The student can set up a virtual network of 10 routers or hosts, and
exercise BGP, OSPF, ISIS and RIP routing. The routing software is
Quagga, whose interface is very similar to Ciscos native CLI.

via a xen-devel message forwarded to cypherpunks

-

Being cool doesn’t mean being secure.

Someone got root from a shell account on OS X in under 30 minutes!

-

This reminds me of old school cameras.

The Laptop Privacy Hood (Laptop Screen Shade) is ideal for working on trains, planes or even in the car as it enables screening of confidential documents from prying eyes in addition to shading reflections in bright conditions.

Don’t go for black though. Be a proud geek.

via So Says Beetle

NYC BUG Meeting March 2006, etc.

Saturday, March 4th, 2006

So, I had what was supposed to be an informal meeting with a small business to discuss how to go about upgrading their current infrastructure to support their growth from 3 people to a planned 10 people over the course of this year. We were originally going to meet in a bar, but ended up in a conference room, where I briefly presented about what I have experienced during such a transition and then was interrogated for quite a while.

After this meeting, I was on my way to the NYCBUG meeting, when I remembered the meetings had been changed from 6:00PM EST to 6:30PM, so, being in the area of Heathers, I popped in for a drink. Heather soon came in, and she mentioned that she used to do some tech support for Macs. We discussed that I may need more Mac people in the future, and, while she was not directly interested in such a role, she knew people who would be. Good to know.

Unfortunately, the next thing I knew, it was after 6:30PM, so I dashed out of Heathers and ran up to Baruch college on E 25th. By the time I made my way to the proper room (through two security checkpoints), it was the question and answer (QnA) portion of Ray Lai’s presentation on systrace. I was disappointed to only catch the last 15 minutes of his talk, as systrace is a good topic and its use is not as widespread as i’d expect in OpenBSD server environments.

My notes on the QnA follow.

-

There was a question about whether systrace has had any security issues itself, which made me chuckle a bit.
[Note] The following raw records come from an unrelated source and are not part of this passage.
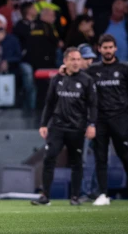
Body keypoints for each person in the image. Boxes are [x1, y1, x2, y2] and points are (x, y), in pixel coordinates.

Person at [31, 47, 97, 206]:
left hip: (77, 128)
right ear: (65, 61)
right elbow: (49, 103)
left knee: (77, 163)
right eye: (72, 59)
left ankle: (75, 197)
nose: (76, 62)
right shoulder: (56, 79)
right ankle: (45, 196)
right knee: (49, 159)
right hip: (57, 127)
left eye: (78, 59)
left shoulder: (86, 80)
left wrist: (91, 124)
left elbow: (93, 105)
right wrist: (43, 124)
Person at [84, 34, 128, 206]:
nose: (108, 51)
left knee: (125, 156)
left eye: (111, 47)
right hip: (100, 121)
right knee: (100, 158)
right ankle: (102, 194)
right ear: (99, 49)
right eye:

Ray answered that it had on NetBSD (not OpenBSD), the last one that he knew of discovered back in 2004 (a quite simple local exploit).

There was some discussion about using systrace to debug applications, which I had never really thought of explicitly in those terms before and so had me mumbling to myself a little in thought. For example, whenever an application crashes because systrace limited its access, well, you then go about debugging what access that application thinks it needs and why. I think the gist was taking the concept of that example and using it to learn about limiting an application’s privileges during development and testing.

Johnny Lam chimed in about using systrace to lockdown builds. When you download the source code for some rogue application and build it, you really don’t know what is going to happen during that build process. Since building generally requires a very limited set of permissions, it is easy to run the build in systrace with a very strict policy and note any weird access attempts. (I have really enjoyed hearing Johnny Lam discuss his NetBSD development environment, from encrypted file-backed domains in Xen with keys stored on a token to builds conducted using systrace.)

Ray noted that the OpenBSD ports have the option to use systrace during builds, although this option is not enabled by default (set the “USE_SYSTRACE” variable to “Yes”).

There was some discussion about systrace being easier to implement in server environments, where the services provided are normally well-defined and quite limited, versus a desktop environment, where there is a wide variety of software that a user may wish to run and covering all of it with systrace can be a huge, complicated task.

Systrace is part of base on both NetBSD and OpenBSD.

-

The presentation slides are available online here, and an audio recording of the presentation can be found here. (I am listening to it right now.)

Thanks to Ray Lai for presenting and NYCBUG for its continued efforts.